Jlama Embedding Models

Jlama provides local embedding models suitable for RAG (Retriever-Augmented Generation), semantic search, and document classification—all without leaving the Java process.

Prerequisites

Jlama embedding models require Java 21 or later with the Vector API preview feature enabled:

--enable-preview --enable-native-access=ALL-UNNAMED --add-modules jdk.incubator.vector

See Jlama Chat Models for Dev Mode details and model setup.

Using Jlama Embeddings

To enable embedding model support, include:

<dependency>
    <groupId>io.quarkiverse.langchain4j</groupId>
    <artifactId>quarkus-langchain4j-jlama</artifactId>
    <version>1.1.0</version>
</dependency>

Default Model

By default, the embedding model is set to: intfloat/e5-small-v2

You can override the embedding model configuration:

quarkus.langchain4j.jlama.embedding-model.model-name=intfloat/e5-small-v2

Example of using both chat and embedding models:

quarkus.langchain4j.log-requests=true
quarkus.langchain4j.log-responses=true

quarkus.langchain4j.jlama.chat-model.model-name=tjake/granite-3.0-2b-instruct-JQ4
quarkus.langchain4j.jlama.embedding-model.model-name=intfloat/e5-small-v2

Programmatic Access

To inject the embedding model programmatically:

@Inject EmbeddingModel model;

This allows direct access for use in retrievers, RAG pipelines, or semantic search.

- Data:
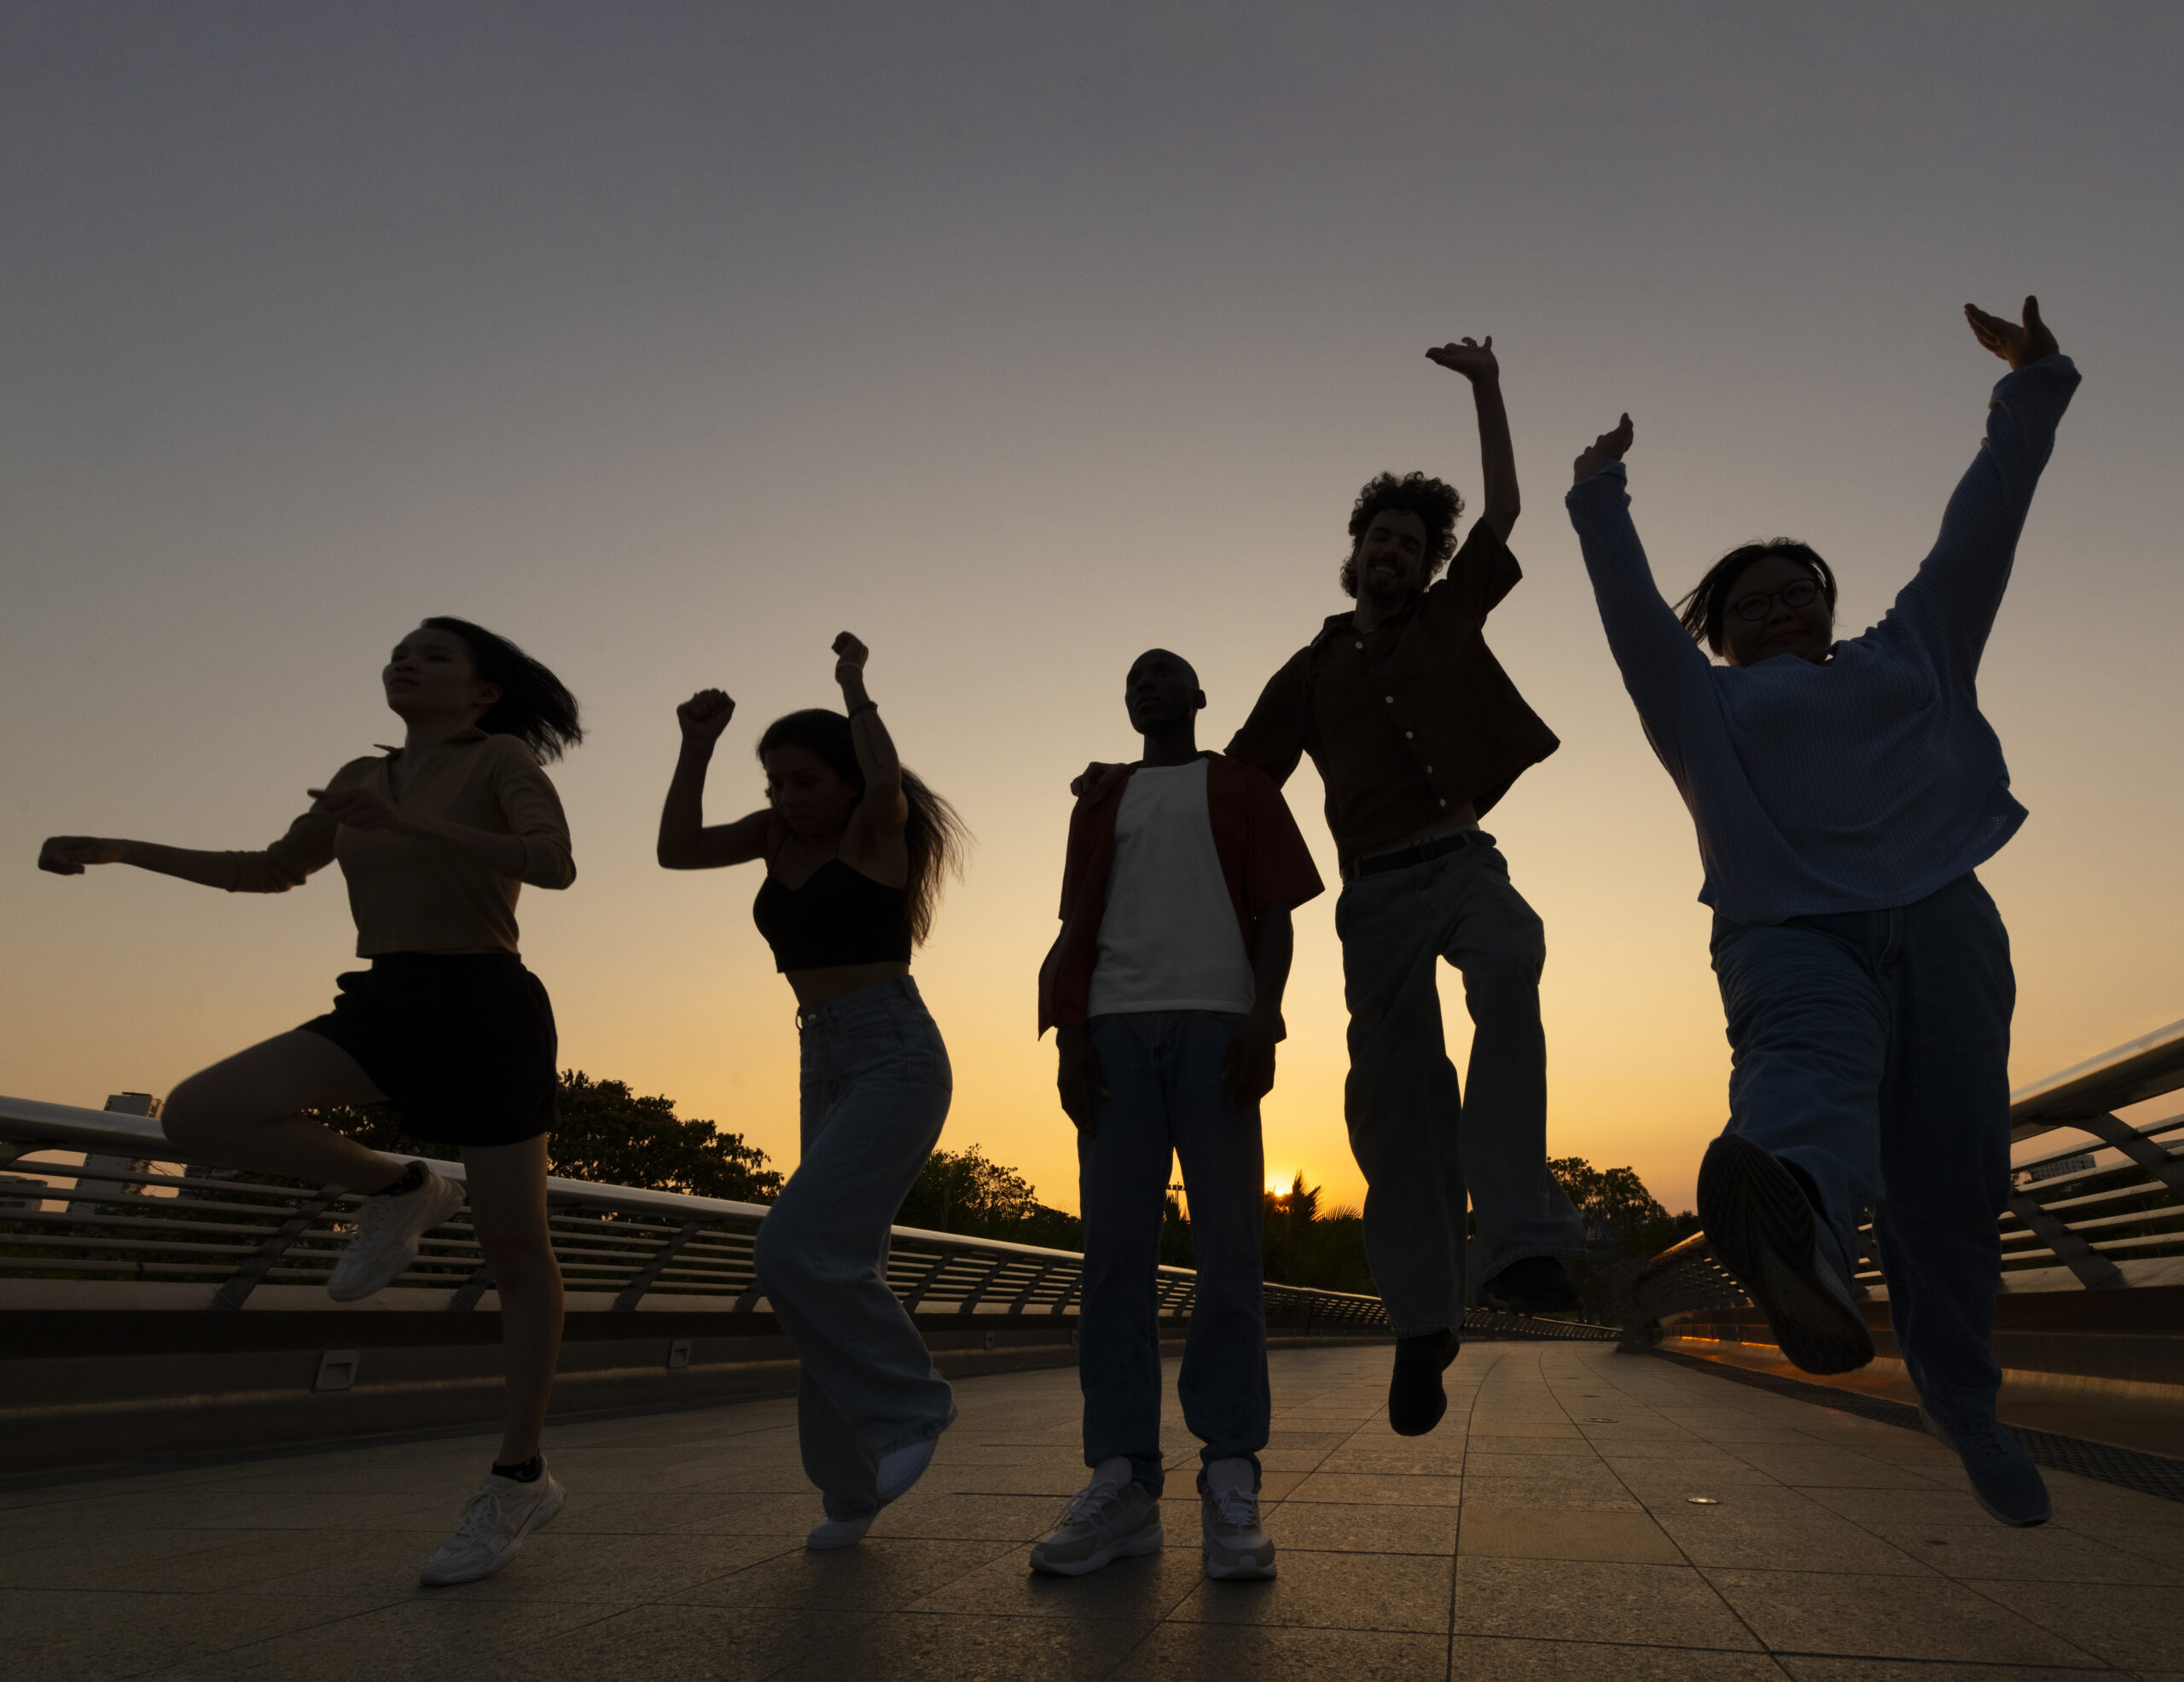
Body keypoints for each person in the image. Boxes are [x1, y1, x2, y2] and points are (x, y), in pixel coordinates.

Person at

- Activities:
A. Do these statements agree with the Jlama embeddings page? For each, answer yes or no and quote the words that decide it. (i) The embedding model used by default is intfloat/e5-small-v2. (ii) Jlama embedding models can run on any Java version from 17 onward. (iii) The embedding model can be obtained in code through injection.
B. According to the Jlama embeddings page, why would you inject the embedding model programmatically? Answer in one to three sentences.
C. Can you copy the stretch of the Jlama embeddings page from "Prerequisites" through "and model setup." word for word?

- Task-by-task results:
A.
(i) Yes: "By default, the embedding model is set to: intfloat/e5-small-v2"
(ii) No: "Jlama embedding models require Java 21 or later with the Vector API preview feature enabled"
(iii) Yes: "@Inject EmbeddingModel model;"

B. Injecting the embedding model gives direct access to it. That access can then be used in retrievers, RAG pipelines, or semantic search.

C.
Prerequisites

Jlama embedding models require Java 21 or later with the Vector API preview feature enabled:

--enable-preview --enable-native-access=ALL-UNNAMED --add-modules jdk.incubator.vector

See Jlama Chat Models for Dev Mode details and model setup.